**Text extract:**
◇ ◇ ◇ ◇

# Conflict of interest - Eco car valeting alongside traditional?



## bonzo (Nov 21, 2007)

Hiya Folks,

I've a bit of a dilemma so I would appreciate your thoughts.

In the last couple of months ive started my car washing and valeting company, based around using waterless wash products. I'm no hippy, but in a world awash with water based car washers and valeters, I wanted to set myself apart. 

The product I use is excellent - leaves the cars looking great, no damage and they all look valeted rather than washed. 

I've got myself into a posh retail park a couple of days per week, and I'm pretty much into another for a 3rd day. This is just car washing and interior vac etc, because time is an issue for these clients. The valeting side of the business is getting legs now and I'm getting a reputation for hard work and for turning out well finished cars.

The issue I have is that the business is quite new, and being waterless is a bit more expensive than traditional washing. The valeting is priced the same as my local competitors, because I can justify my pricing, but it's the 'quick wash' that is slowing me down - it's not quick!

Dont get me wrong, I love the product I use. But I find I am having to educate potential customers and eleviate any concerns that they hav about lack of water - plus justify my slightly higher price by showing value - and all of this is costing me time and therefore, money.

Then last week, I was approached by a local business owner who had heard about my business from one of my customers. They own land locally, and wanted to know could I set up and run a fixed site. To me, this type of business will work well if it's quick and competively priced, so not what I am doing at the moment!

Having read a few posts on here about other guys struggling and talking about giving up, i read also more than once - if you can't beat them, join them - and so I suggested starting an express wash service, using water.

The business owner loves the idea and went on to show me a top of the Lin kranzle hot diesel machine that I can use (happy days!).

Now the dilemma. I've started my existing business, it's Eco, it works, I love my branding and logo (it's quite generic, so could work with wet washing also) - however, it won't pay the bills in the short term and it isn't quick/ cheap when priced next to a water wash.

If I started this new side of the business, call it an express wash, show that it's completely different to the Eco side of things, but started in order that I can meet the requirements of customers the eco side of the business can't/ won't accommodate due to time and price - am I being a turncoat? 

I'd like to use my company name and logo, like i said it's quite generic and would work for both sides of the business. I could change my web site to show that I offer various options etc.

Do you think by doing this i would be harming my existing business - or do you feel that the business is new enough that this won't matter?

◇ ◇ ◇ ◇

**Task material:**
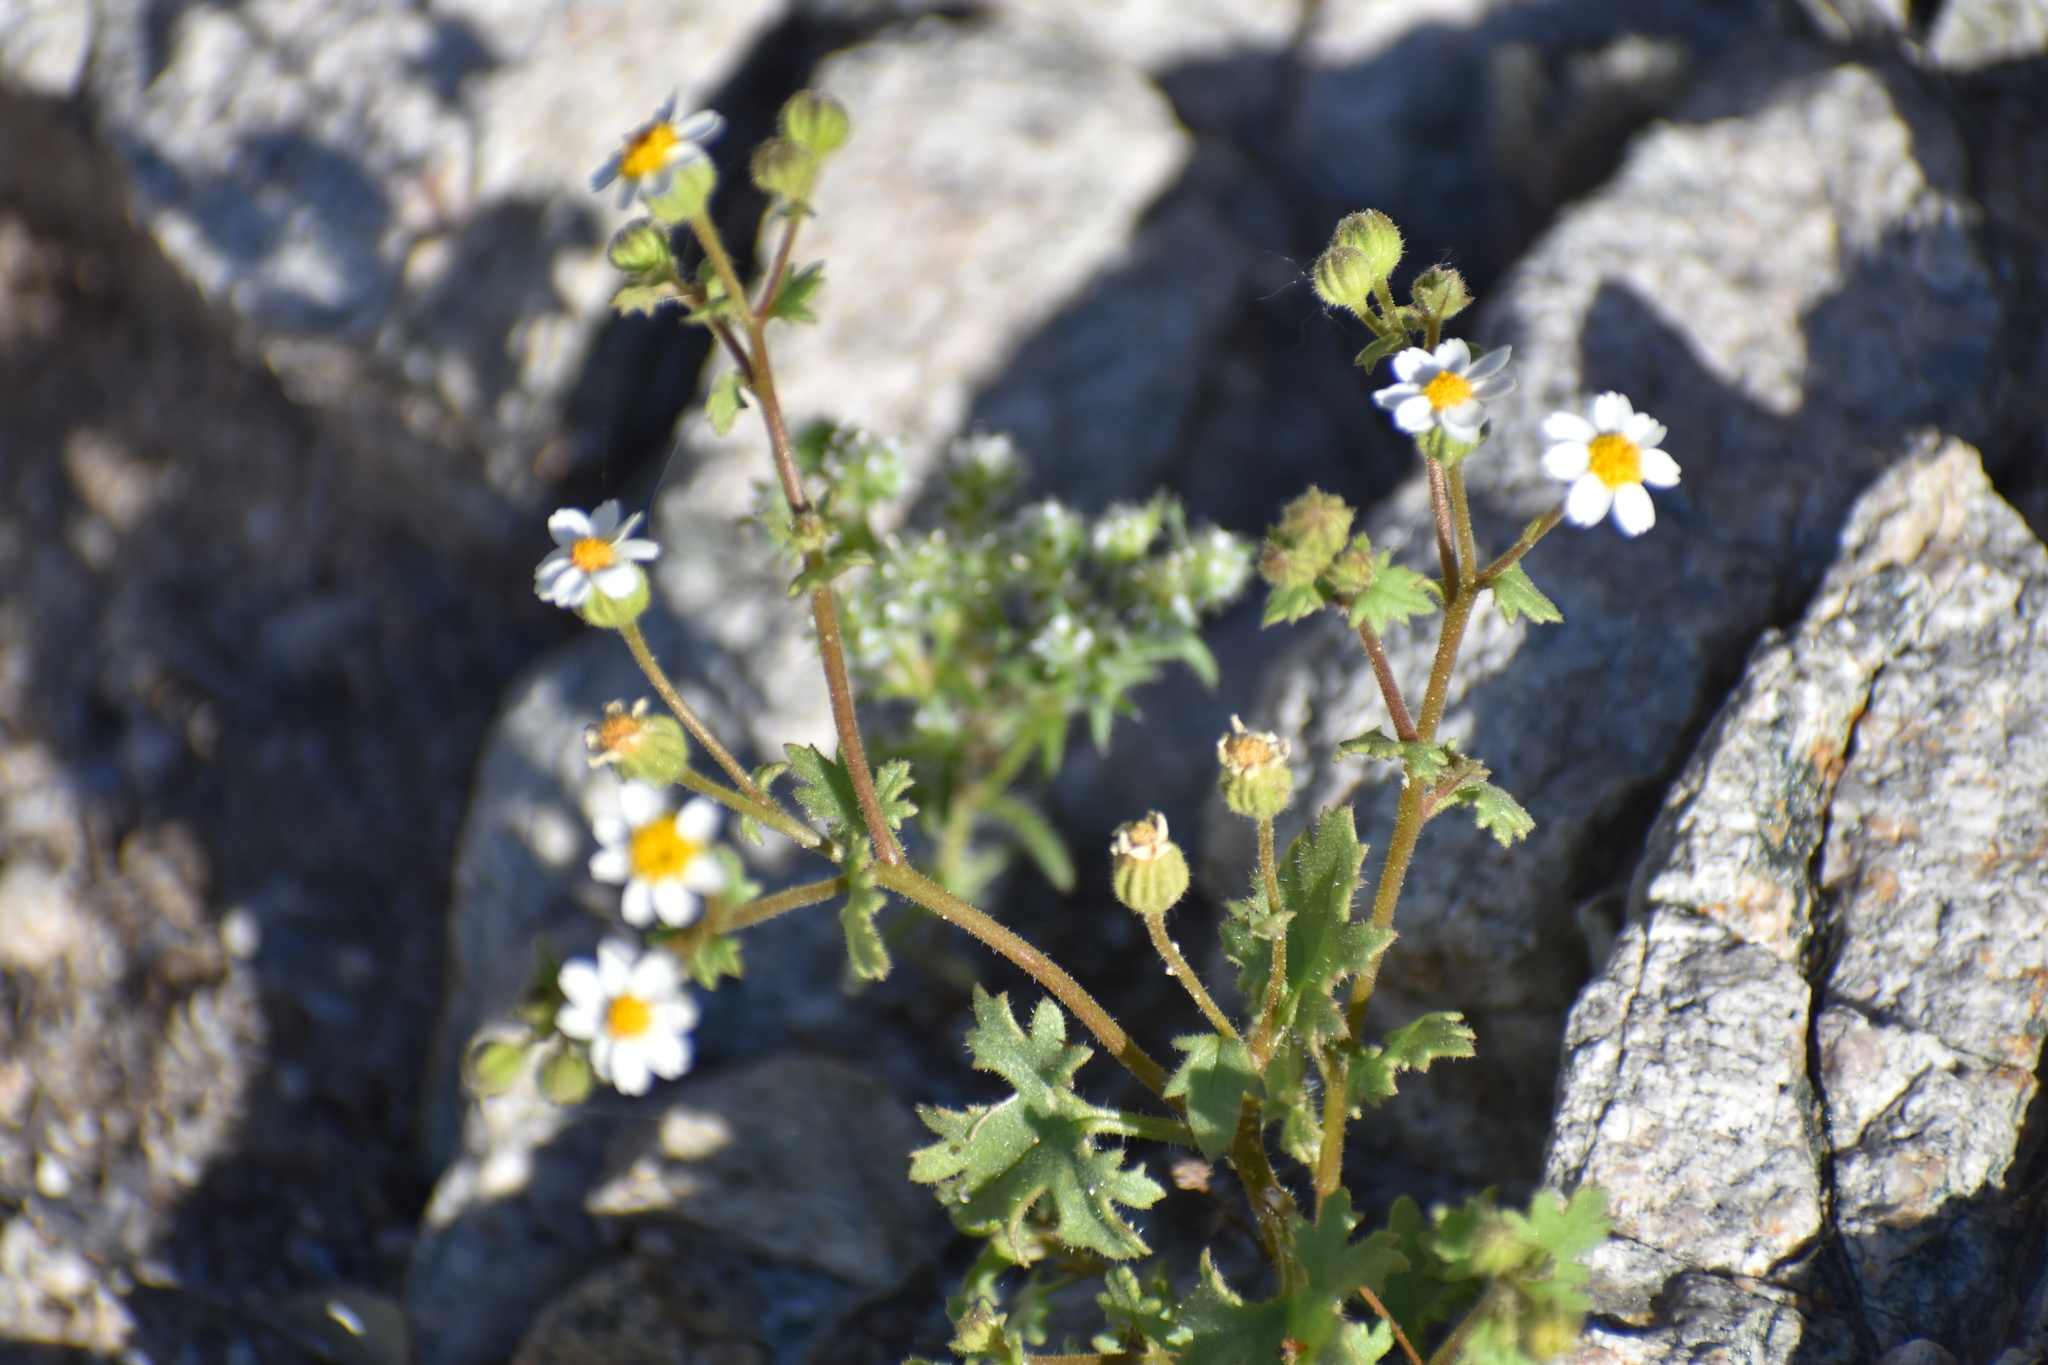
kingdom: Plantae
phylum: Tracheophyta
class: Magnoliopsida
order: Asterales
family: Asteraceae
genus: Laphamia
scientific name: Laphamia emoryi
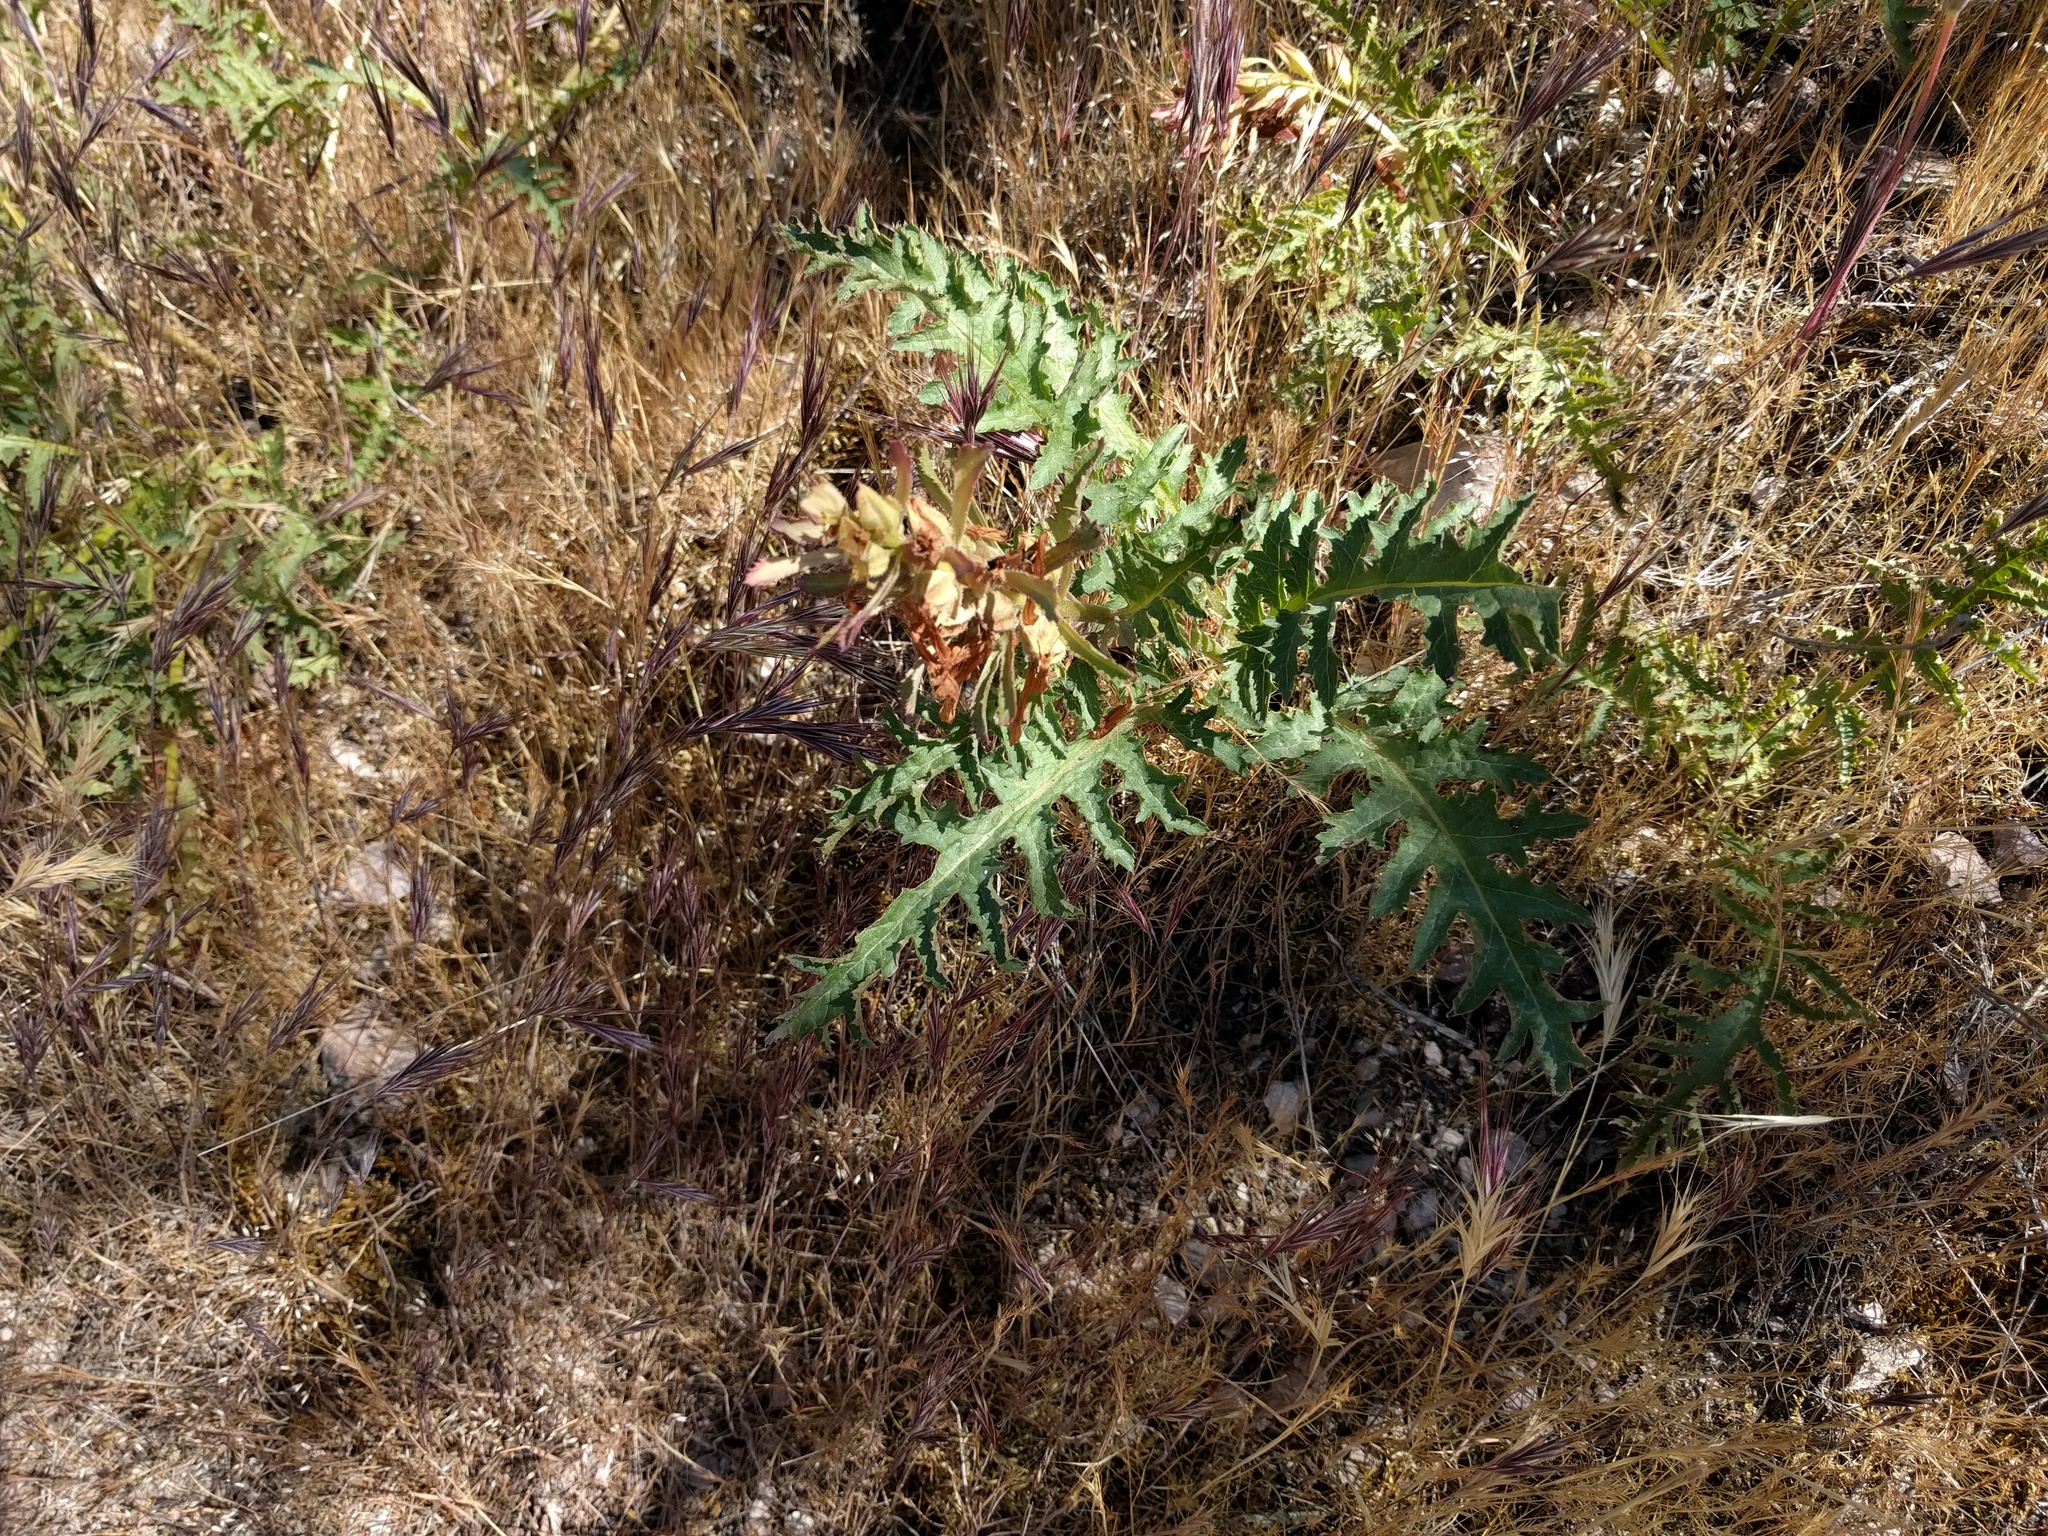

◇ ◇ ◇ ◇

**What is asked:**
• A. Print, word for word, the passage of the car-washing thread between "The business owner" and "a water wash.", inclusive.
• B. Output every line of the listing above word for word, leaving the pictures out of your answer.

**Solved tasks:**
• A.
The business owner loves the idea and went on to show me a top of the Lin kranzle hot diesel machine that I can use (happy days!).

Now the dilemma. I've started my existing business, it's Eco, it works, I love my branding and logo (it's quite generic, so could work with wet washing also) - however, it won't pay the bills in the short term and it isn't quick/ cheap when priced next to a water wash.

• B.
kingdom: Plantae
phylum: Tracheophyta
class: Magnoliopsida
order: Asterales
family: Asteraceae
genus: Laphamia
scientific name: Laphamia emoryi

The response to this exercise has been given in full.